• [Data extract]
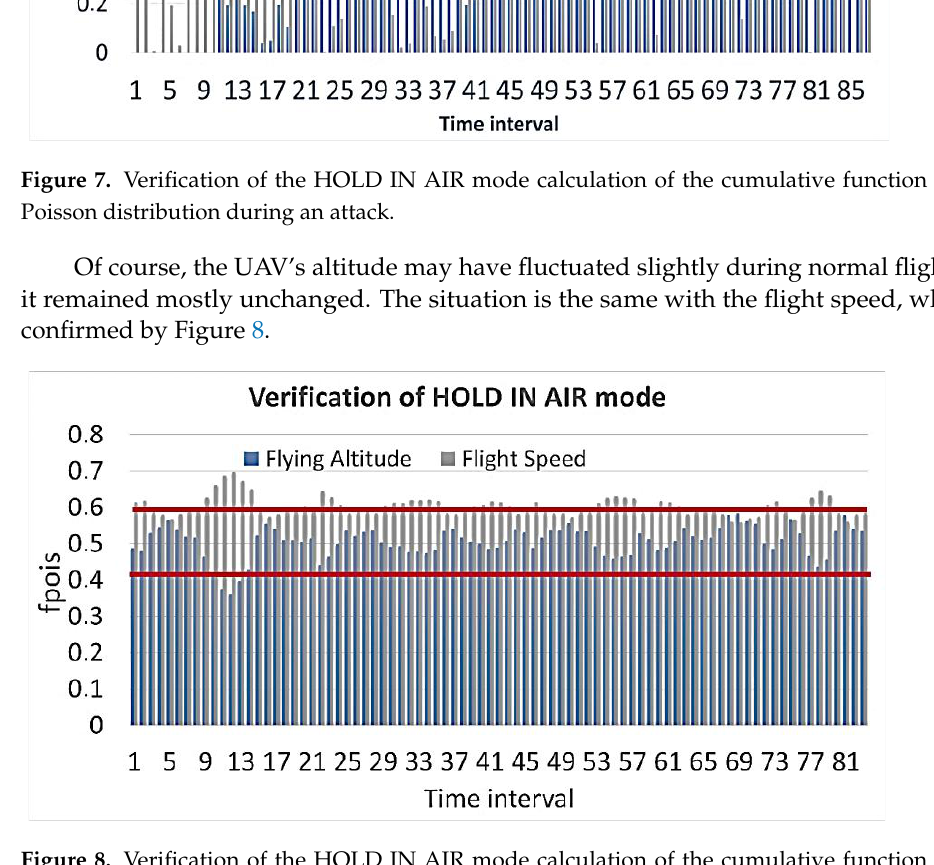
Figure 8. Verification of the HOLD IN AIR mode calculation of the cumulative function for the Poisson distribution.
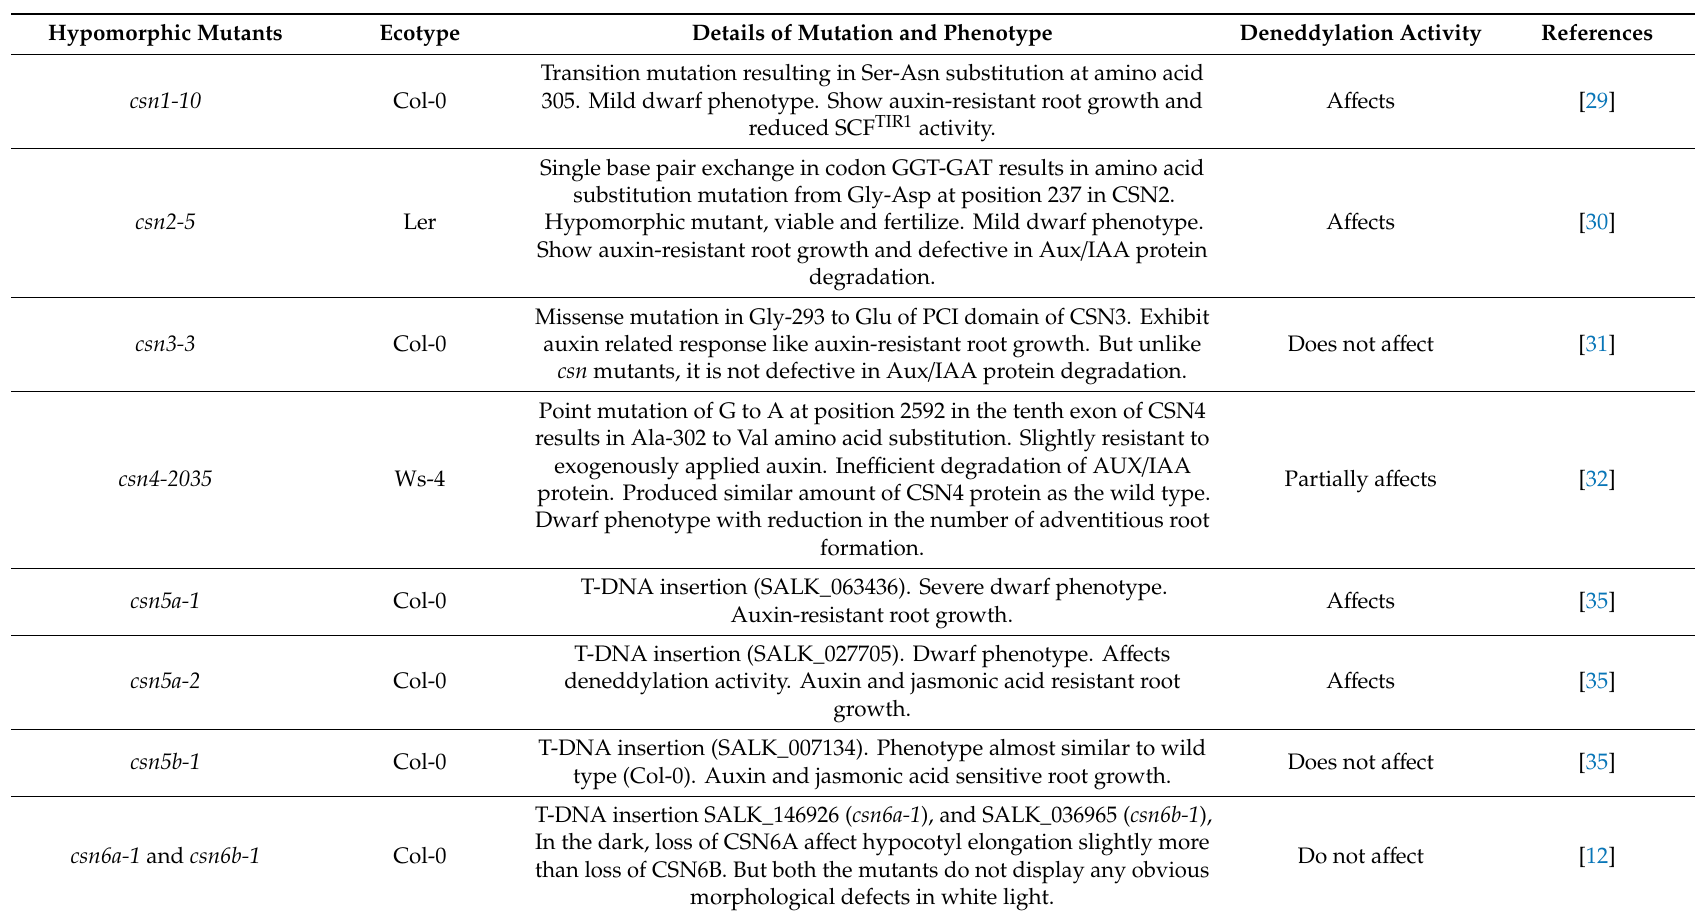
Table 1. Characterization of CSN hypomorphic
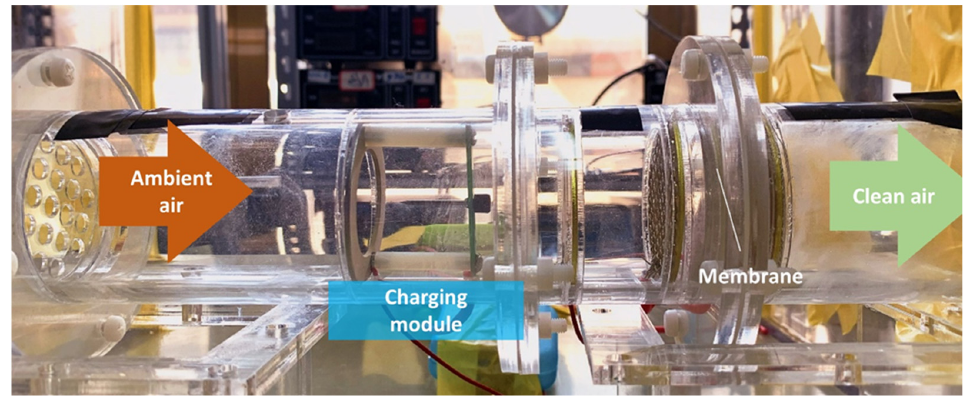
Figure 3. Real image of the setup used to investigate the filtration performance of the filter materials.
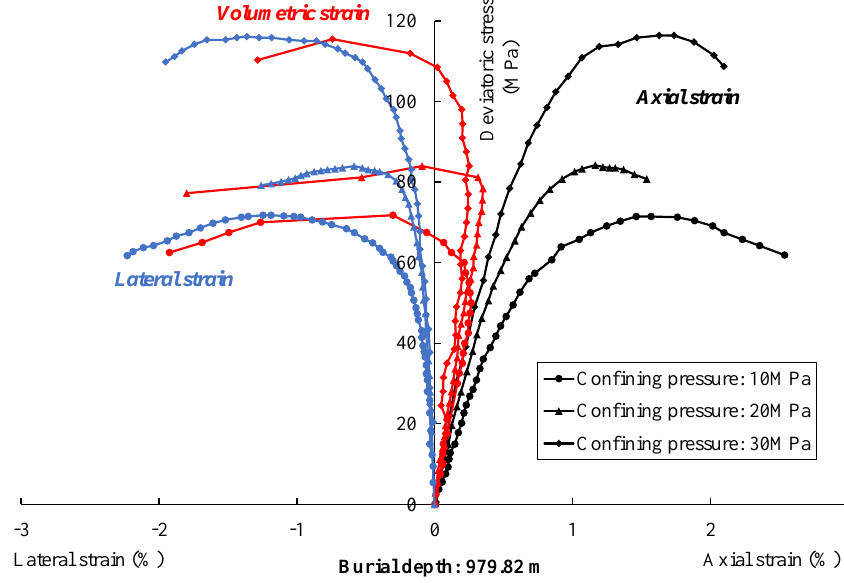
Figure 5. Typical stress-strain curves at different confining pressures in triaxial compression tests.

• [Task objective] Copy the data exactly. Any picture it contains is to be omitted.

• [Your response]
Figure 8. Verification of the HOLD IN AIR mode calculation of the cumulative function for the Poisson distribution.
Table 1. Characterization of CSN hypomorphic
Figure 3. Real image of the setup used to investigate the filtration performance of the filter materials.
Figure 5. Typical stress-strain curves at different confining pressures in triaxial compression tests.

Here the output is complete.